• [Work order]: In the listing below, the answer starts at the line that has "(at 0 6.872" and stops after the line that has "(at 4.445 2.872)"; please repeat that part exactly and nothing more.

• [Available records]:
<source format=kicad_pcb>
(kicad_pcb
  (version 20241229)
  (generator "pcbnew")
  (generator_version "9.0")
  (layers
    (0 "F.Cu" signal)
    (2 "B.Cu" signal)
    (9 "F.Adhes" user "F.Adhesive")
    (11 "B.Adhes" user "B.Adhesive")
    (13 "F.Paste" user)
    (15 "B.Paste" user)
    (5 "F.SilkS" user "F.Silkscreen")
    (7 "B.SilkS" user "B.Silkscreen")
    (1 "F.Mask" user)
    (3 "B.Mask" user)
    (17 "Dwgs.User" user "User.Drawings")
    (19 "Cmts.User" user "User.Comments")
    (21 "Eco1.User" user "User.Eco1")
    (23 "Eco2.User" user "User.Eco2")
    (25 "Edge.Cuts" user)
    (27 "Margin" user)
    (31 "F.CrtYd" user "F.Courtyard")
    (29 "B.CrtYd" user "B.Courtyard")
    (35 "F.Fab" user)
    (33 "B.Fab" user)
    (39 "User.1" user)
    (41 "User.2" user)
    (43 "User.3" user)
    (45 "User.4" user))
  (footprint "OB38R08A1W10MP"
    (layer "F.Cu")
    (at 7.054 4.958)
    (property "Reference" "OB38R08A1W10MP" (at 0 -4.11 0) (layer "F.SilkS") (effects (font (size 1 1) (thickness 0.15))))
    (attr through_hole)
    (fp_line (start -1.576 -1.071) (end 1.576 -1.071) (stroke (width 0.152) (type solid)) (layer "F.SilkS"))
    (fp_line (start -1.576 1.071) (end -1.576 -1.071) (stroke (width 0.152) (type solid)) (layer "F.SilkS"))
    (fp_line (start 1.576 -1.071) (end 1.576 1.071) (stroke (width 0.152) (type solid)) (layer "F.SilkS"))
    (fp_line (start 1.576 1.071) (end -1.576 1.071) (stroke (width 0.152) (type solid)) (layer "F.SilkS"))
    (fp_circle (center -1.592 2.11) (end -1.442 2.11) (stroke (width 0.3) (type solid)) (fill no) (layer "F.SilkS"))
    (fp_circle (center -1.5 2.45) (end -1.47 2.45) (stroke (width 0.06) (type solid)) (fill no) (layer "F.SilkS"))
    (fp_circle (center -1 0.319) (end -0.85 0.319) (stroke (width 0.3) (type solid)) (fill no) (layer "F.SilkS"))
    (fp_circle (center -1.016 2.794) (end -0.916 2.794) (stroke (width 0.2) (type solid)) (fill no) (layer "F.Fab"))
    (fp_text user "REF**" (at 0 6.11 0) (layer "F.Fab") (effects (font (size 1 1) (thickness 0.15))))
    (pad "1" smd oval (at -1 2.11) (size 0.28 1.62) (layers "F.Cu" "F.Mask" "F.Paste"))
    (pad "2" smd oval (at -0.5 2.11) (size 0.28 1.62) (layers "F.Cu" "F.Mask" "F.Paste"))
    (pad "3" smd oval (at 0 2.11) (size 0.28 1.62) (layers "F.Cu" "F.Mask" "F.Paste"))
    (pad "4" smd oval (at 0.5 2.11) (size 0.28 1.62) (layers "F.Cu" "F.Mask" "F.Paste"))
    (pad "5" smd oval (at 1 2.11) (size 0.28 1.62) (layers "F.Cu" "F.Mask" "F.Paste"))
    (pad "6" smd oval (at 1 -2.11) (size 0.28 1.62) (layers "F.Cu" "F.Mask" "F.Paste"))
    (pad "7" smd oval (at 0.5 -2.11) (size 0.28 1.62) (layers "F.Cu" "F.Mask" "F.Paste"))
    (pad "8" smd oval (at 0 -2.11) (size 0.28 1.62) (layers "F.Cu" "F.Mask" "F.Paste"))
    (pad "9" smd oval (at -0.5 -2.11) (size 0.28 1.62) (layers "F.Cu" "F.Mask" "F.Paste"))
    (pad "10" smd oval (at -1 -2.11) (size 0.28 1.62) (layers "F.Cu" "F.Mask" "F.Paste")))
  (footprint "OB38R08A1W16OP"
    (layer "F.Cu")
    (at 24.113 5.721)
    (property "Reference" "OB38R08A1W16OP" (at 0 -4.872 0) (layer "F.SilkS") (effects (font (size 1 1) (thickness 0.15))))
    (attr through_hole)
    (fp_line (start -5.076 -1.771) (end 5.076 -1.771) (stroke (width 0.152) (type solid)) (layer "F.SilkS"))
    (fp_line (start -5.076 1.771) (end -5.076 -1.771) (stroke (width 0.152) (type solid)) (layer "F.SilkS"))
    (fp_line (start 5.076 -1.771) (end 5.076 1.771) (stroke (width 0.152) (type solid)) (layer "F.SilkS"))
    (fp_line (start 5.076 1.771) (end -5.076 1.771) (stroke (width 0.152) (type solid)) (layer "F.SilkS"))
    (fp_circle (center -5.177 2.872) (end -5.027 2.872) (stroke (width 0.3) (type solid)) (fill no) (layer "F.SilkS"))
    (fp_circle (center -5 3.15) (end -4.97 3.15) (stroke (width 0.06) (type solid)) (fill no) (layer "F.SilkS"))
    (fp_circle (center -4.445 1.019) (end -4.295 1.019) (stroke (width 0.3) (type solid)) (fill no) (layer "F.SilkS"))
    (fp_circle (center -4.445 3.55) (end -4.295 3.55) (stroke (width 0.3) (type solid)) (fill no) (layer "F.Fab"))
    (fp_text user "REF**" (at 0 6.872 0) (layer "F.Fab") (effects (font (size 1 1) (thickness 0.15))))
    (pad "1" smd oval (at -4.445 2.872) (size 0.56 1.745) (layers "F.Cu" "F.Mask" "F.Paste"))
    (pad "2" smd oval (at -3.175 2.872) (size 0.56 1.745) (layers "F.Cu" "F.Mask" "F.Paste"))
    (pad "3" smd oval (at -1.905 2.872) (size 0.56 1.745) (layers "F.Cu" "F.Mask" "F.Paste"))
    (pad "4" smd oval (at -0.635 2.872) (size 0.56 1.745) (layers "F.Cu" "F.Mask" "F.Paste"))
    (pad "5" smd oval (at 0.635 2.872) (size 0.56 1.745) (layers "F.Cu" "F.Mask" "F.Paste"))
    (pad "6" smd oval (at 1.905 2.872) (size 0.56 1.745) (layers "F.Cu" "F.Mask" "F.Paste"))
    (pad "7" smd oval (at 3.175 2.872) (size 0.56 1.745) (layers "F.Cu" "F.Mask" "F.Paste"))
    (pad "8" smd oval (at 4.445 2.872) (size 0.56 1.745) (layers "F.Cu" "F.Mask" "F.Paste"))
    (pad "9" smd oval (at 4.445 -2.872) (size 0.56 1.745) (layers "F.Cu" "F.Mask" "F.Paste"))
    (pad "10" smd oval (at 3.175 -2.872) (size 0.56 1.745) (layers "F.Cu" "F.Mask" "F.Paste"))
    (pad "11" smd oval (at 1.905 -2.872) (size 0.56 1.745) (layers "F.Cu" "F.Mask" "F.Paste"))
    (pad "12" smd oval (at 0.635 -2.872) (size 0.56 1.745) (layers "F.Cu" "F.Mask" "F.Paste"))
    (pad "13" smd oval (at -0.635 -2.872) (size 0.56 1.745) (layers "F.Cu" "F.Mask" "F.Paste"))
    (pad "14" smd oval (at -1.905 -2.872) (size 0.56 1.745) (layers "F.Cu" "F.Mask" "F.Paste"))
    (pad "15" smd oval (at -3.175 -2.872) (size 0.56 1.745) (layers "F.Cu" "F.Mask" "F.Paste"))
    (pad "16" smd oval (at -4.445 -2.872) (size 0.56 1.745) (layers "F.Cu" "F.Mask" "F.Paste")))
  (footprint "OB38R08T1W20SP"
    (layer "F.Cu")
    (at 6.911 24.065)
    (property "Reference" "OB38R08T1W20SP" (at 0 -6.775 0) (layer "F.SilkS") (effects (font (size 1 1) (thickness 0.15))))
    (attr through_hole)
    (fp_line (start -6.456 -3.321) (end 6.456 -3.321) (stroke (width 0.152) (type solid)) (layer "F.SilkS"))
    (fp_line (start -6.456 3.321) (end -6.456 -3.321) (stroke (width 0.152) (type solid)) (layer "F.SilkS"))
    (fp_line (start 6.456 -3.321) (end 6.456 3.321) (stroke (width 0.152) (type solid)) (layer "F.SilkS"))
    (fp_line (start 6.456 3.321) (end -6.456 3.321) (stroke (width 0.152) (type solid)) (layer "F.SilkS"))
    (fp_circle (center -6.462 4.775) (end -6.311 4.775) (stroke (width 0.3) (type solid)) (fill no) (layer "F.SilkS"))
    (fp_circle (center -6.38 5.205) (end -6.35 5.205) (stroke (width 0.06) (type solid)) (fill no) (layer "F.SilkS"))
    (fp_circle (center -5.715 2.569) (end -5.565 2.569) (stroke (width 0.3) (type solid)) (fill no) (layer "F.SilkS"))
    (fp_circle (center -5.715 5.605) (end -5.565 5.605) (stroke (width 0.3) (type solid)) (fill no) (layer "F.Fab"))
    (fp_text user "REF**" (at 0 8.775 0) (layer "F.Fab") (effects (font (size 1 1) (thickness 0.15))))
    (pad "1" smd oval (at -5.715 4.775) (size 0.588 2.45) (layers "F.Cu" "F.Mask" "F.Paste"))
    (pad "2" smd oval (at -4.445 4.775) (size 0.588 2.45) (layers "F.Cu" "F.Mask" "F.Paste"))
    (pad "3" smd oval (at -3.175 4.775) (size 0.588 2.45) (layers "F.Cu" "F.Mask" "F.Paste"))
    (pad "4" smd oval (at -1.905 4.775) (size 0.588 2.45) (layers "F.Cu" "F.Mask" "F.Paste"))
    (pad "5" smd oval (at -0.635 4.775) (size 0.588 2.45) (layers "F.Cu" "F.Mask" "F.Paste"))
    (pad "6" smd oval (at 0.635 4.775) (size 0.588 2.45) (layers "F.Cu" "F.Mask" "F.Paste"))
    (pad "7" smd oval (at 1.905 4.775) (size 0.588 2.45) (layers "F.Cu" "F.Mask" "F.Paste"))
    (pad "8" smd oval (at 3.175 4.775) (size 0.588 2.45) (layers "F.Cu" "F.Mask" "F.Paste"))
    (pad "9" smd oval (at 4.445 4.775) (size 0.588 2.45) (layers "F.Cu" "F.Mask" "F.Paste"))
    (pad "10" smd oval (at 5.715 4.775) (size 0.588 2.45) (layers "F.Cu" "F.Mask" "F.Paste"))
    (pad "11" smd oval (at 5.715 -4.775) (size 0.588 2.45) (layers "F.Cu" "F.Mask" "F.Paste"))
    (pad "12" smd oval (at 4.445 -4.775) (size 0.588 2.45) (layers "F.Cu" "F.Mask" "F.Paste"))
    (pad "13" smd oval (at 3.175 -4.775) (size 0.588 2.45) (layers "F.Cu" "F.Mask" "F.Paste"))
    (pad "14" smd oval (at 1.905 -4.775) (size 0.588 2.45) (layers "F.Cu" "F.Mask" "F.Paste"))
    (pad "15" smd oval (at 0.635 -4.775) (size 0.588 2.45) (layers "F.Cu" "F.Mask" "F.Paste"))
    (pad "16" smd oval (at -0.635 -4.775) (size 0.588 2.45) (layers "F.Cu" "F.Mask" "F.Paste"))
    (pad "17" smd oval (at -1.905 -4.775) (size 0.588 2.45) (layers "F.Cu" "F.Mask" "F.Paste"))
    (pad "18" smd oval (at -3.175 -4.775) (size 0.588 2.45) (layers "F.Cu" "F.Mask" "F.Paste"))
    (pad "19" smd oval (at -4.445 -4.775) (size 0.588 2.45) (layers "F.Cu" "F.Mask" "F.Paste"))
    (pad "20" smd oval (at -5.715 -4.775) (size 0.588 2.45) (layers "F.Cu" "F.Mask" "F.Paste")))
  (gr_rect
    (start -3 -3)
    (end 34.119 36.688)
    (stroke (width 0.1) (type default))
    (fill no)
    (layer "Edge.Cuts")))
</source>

• [Exercise answer]:
    (fp_text user "REF**" (at 0 6.872 0) (layer "F.Fab") (effects (font (size 1 1) (thickness 0.15))))
    (pad "1" smd oval (at -4.445 2.872) (size 0.56 1.745) (layers "F.Cu" "F.Mask" "F.Paste"))
    (pad "2" smd oval (at -3.175 2.872) (size 0.56 1.745) (layers "F.Cu" "F.Mask" "F.Paste"))
    (pad "3" smd oval (at -1.905 2.872) (size 0.56 1.745) (layers "F.Cu" "F.Mask" "F.Paste"))
    (pad "4" smd oval (at -0.635 2.872) (size 0.56 1.745) (layers "F.Cu" "F.Mask" "F.Paste"))
    (pad "5" smd oval (at 0.635 2.872) (size 0.56 1.745) (layers "F.Cu" "F.Mask" "F.Paste"))
    (pad "6" smd oval (at 1.905 2.872) (size 0.56 1.745) (layers "F.Cu" "F.Mask" "F.Paste"))
    (pad "7" smd oval (at 3.175 2.872) (size 0.56 1.745) (layers "F.Cu" "F.Mask" "F.Paste"))
    (pad "8" smd oval (at 4.445 2.872) (size 0.56 1.745) (layers "F.Cu" "F.Mask" "F.Paste"))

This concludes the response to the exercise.